Fitz-Gerald said both dogs had heartworms, which can be fatal if untreated.

Princess had the tick-borne disease ehrlichia and a urinary tract infection, was severely dehydrated and had “live fire ants and other bugs crawling around” in her fur, according to Dawn Tucker, For the Love of Dogs’ rescue coordinator.

“She is not sedated in this video,” Tucker wrote in a post to the group’s Facebook page, For The Love of Dogs NC. “She’s barely able to stand and has had a seizure earlier today. She is only two years old. This is beyond sad.”

Regis suffered from a high fever and had difficulty walking in addition to having matted fur and parasites, according to the rescue group.

Asked about the dogs’ condition, Page disputed Fitz-Gerald’s claims and said he has veterinary records showing “all their shots are up to date through February of 2018.”

“He’s done this in a vindictive sort of way,” Page said. “He was going to do a service for us, and I wish he had been stopped. These dogs were not whatever he says; it’s not true.”

Fitz-Gerald said videos of the dogs on Facebook and records from the veterinary specialists who treated them show that they were on the verge of death.

“I simply want to help the dogs,” he said. “I have no interest in attacking this couple. I wouldn’t know them if they walked in the house right now. But the dogs are paying the price, and I simply want to intervene in this. I’m sorry for them, but the dogs don’t need to pay the price with their lives. They need to be given every chance medically to live.”

Page said the purebred Great Pyrenees dogs are worth $3,000, noting he “hate(s) to say cash value on a dog” and he and his wife want them returned.

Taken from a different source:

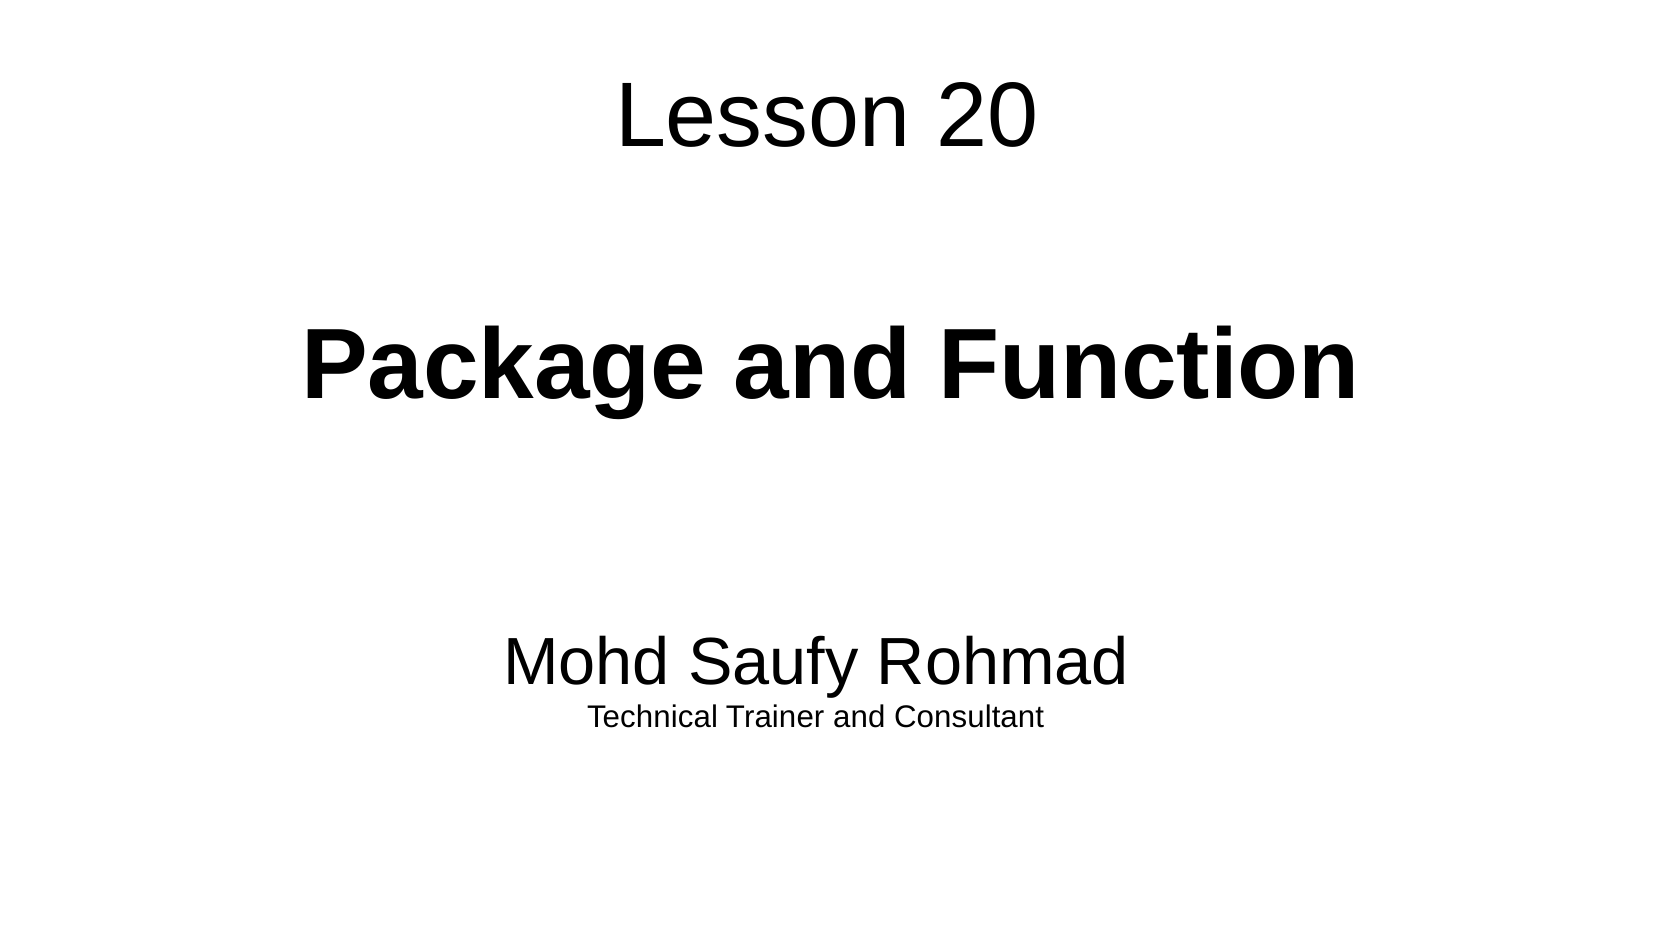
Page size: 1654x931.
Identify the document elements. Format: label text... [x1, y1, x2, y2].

title Lesson 20 [82, 37, 1571, 193]
subtitle Package and Function [86, 285, 1576, 443]
text_box Mohd Saufy Rohmad Technical Trainer and Consultant [72, 615, 1561, 743]
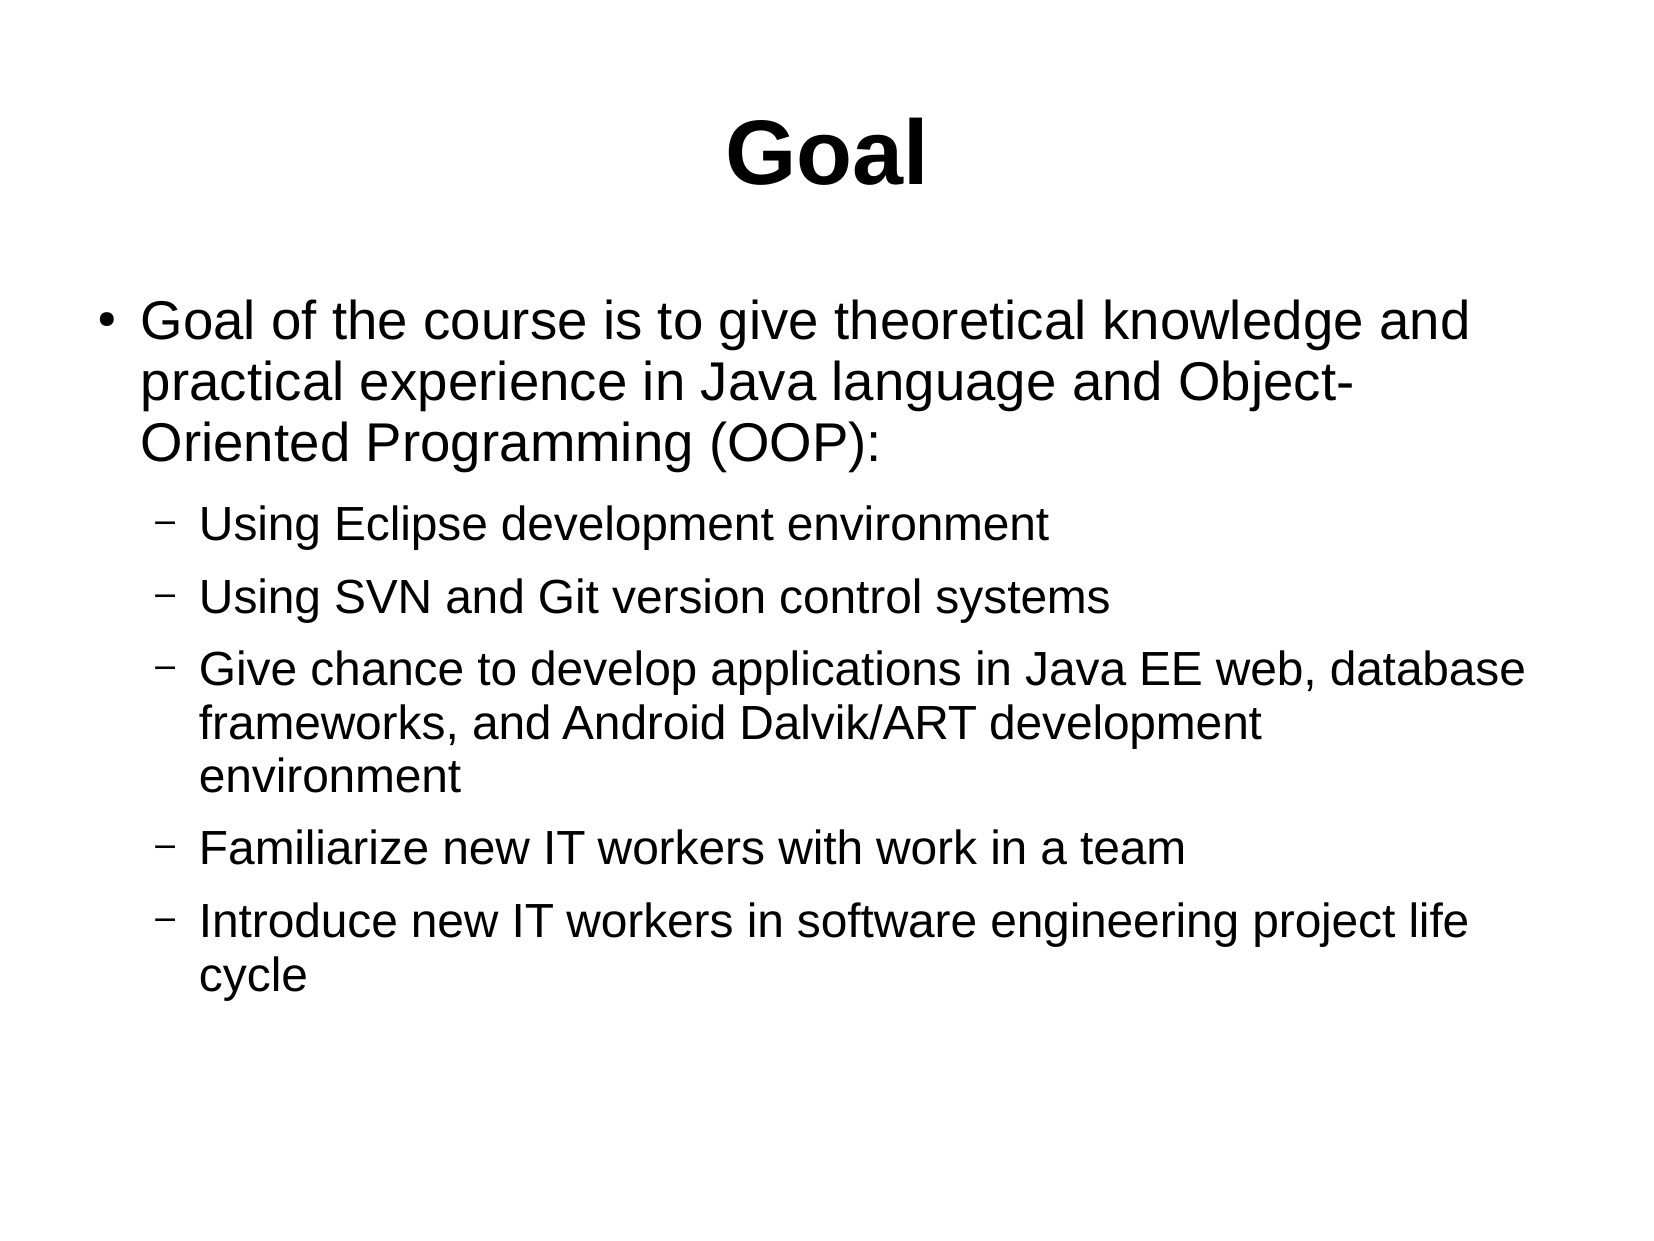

He says Fitz-Gerald’s offer to help treat Princess’ illness turned into a crime when he refused to give the dogs back.

“They left here for a purpose,” Page said of the dogs. “We thought that we could trust the man, but the man is a thief.”

Fitz-Gerald said Princess and Regis are still recovering from serious illnesses, and he cannot in good conscience expose the animals to neglect by returning them to Page.

“I’m very sorry for the people, but they didn’t do right by the dogs,” he said. “That’s the bottom line. The dogs are paying the price for their inability to care for them.”

Fitz-Gerald received a $1,500 unsecured bond on the felony charge, and attorney Will Farris accompanied him to his first appearance Tuesday morning in Nash County District Court.

The next hearing in the case is scheduled for Oct. 5 in Nashville.